When they reached the little girl's home, the boy was startled for a second. The house was crooked so he had to crane his neck to make it look alright. After the initial moment of confusion, the little boy climbed up the pipes and entered the house through the bathroom window. He slowly made his way around, when he noticed the little girl in the bathtub with her back to him.

The little girl was dressed in a bright pink bathrobe and had a yellow tortoise floating near her feet. She seemed to be narrating a story to put it to sleep.

Monday, March 31, 2008

A Story for Children
There was once a little girl who lived by herself in the city. She lived in a strange, lopsided house, which made you want to crane your neck sideways to correct its defects. During working hours, the little girl was a successful businesswoman, but after work, she was the most meticulous collector of alcohol memorabilia as a little girl could be.

The interesting part was that she never drank a drop of alcohol herself. Oh, no, not she.
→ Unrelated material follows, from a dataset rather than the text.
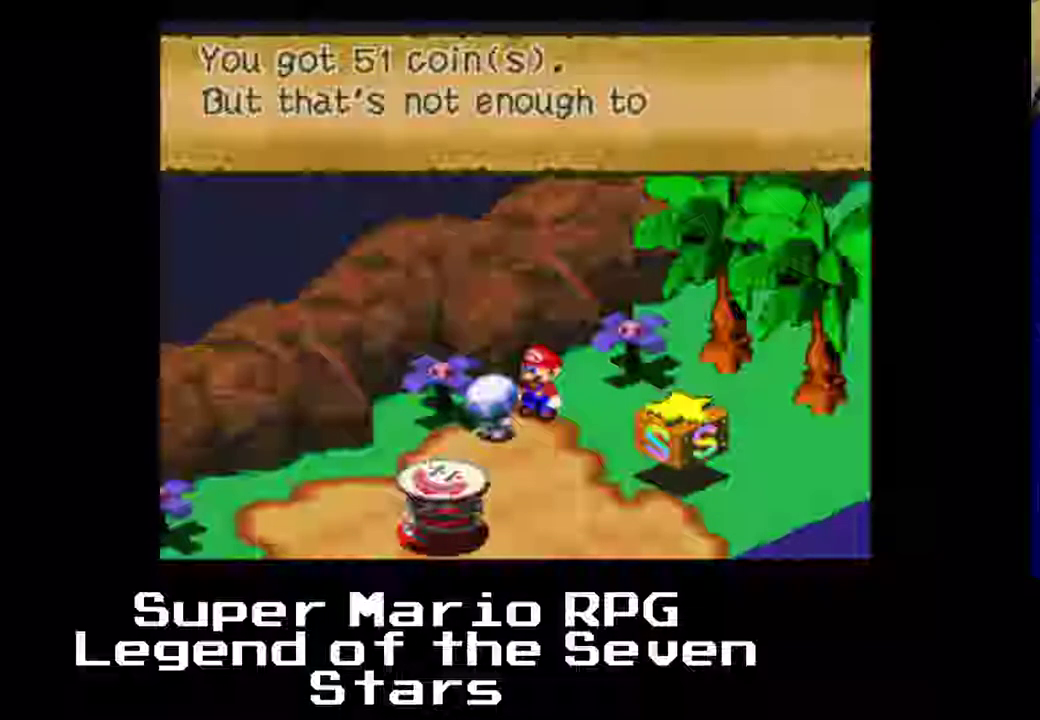
{"buttons": [], "left_stick": "center", "events": []}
She simply loved collecting her beloved bottles and stacking them on the shelf so that the sun rays passing through would soften the whole house in an amber tone in the mornings. On weekends, she would sit in her rocking chair and watch her clothes dry in the sun, content, while liquid amber sunshine washed over her. Unfortunately, this meant that the bottles themselves were always drunk, bring full of alcohol all the time. They tended to quarrel a lot among one another and delve into deep philosophical conversations, talking the most horrid nonsense you've ever heard.
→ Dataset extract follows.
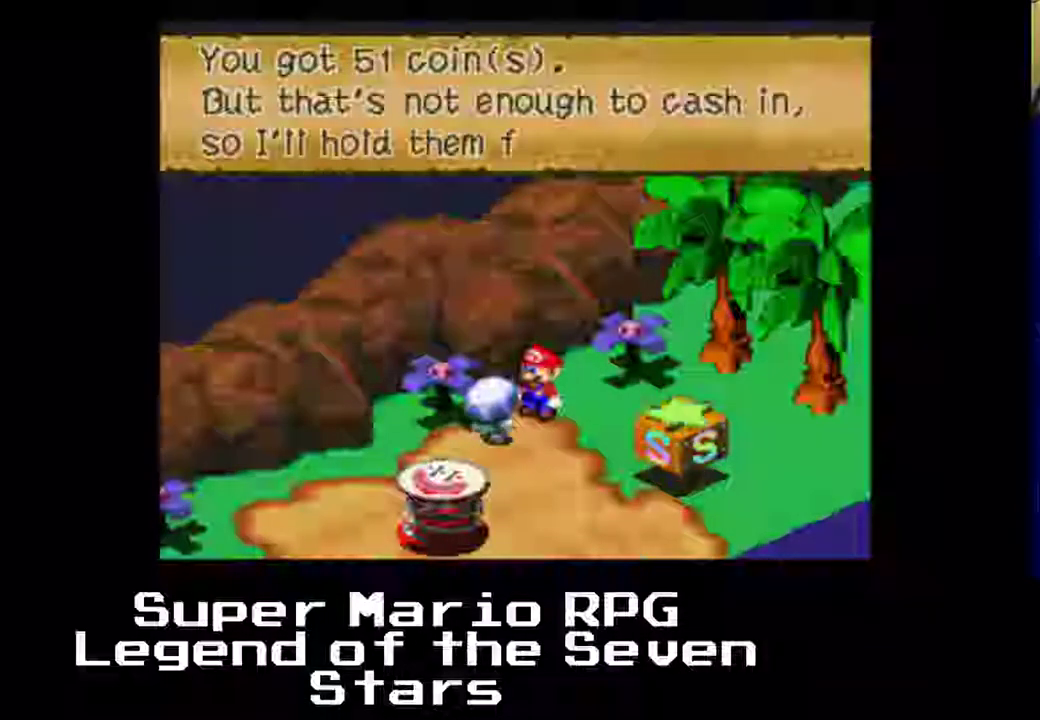
{"buttons": [], "left_stick": "center", "events": []}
One evening, the little girl went to the nearby alcohol store to see if there was an alcohol antique she could buy. The store keeper was joyous to see her. He considered the little girl a valuable, if scandalous, customer.

'Why, hello little girl! What will you have today?'

The little girl surveyed her options, a little disappointed. She realized that her collection was quite extensive, and it was becoming harder and harder to find a fascinating bottle of alcohol.

The store keeper saw the chagrin on her face and thought hard. He then quickly ran in and brought out a queerly striking bottle of alcohol, shaped like a happy Buddha. It seemed to be carved out of translucent orange stone, with the features beautifully defined. The little girl could not take her eyes off it.

The store keeper smiled benevolently and named a price thrice the cost of the cheap Korean packaged arrack he had received as a gift the same morning. The little girl bought it, thrilled, unable to believe her luck at having obtained what was clearly a rare piece of alcohol art.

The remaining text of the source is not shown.